• [Work instruction]: In the copy, include no pictures, but reproduce every record exactly.

START Record set

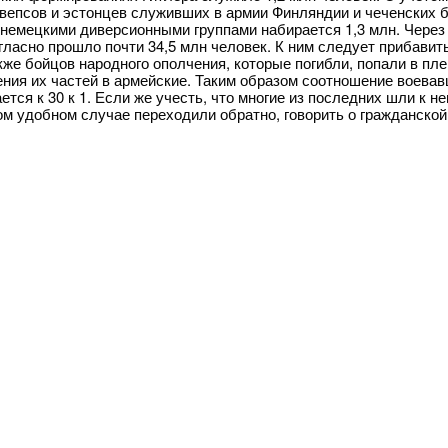
 вепсов и эстонцев служивших в армии Финляндии и чеченских 
 немецкими диверсионными группами набирается 1,3 млн. Чере
гласно прошло почти 34,5 млн человек. К ним следует прибавит
акже бойцов народного ополчения, которые погибли, попали в п
ния их частей в армейские. Таким образом соотношение воевавш
ется к 30 к 1. Если же учесть, что многие из последних шли к н
ом удобном случае переходили обратно, говорить о гражданской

END Record set

• [Written solution]:
 вепсов и эстонцев служивших в армии Финляндии и чеченских 
 немецкими диверсионными группами набирается 1,3 млн. Чере
гласно прошло почти 34,5 млн человек. К ним следует прибавит
акже бойцов народного ополчения, которые погибли, попали в п
ния их частей в армейские. Таким образом соотношение воевавш
ется к 30 к 1. Если же учесть, что многие из последних шли к н
ом удобном случае переходили обратно, говорить о гражданской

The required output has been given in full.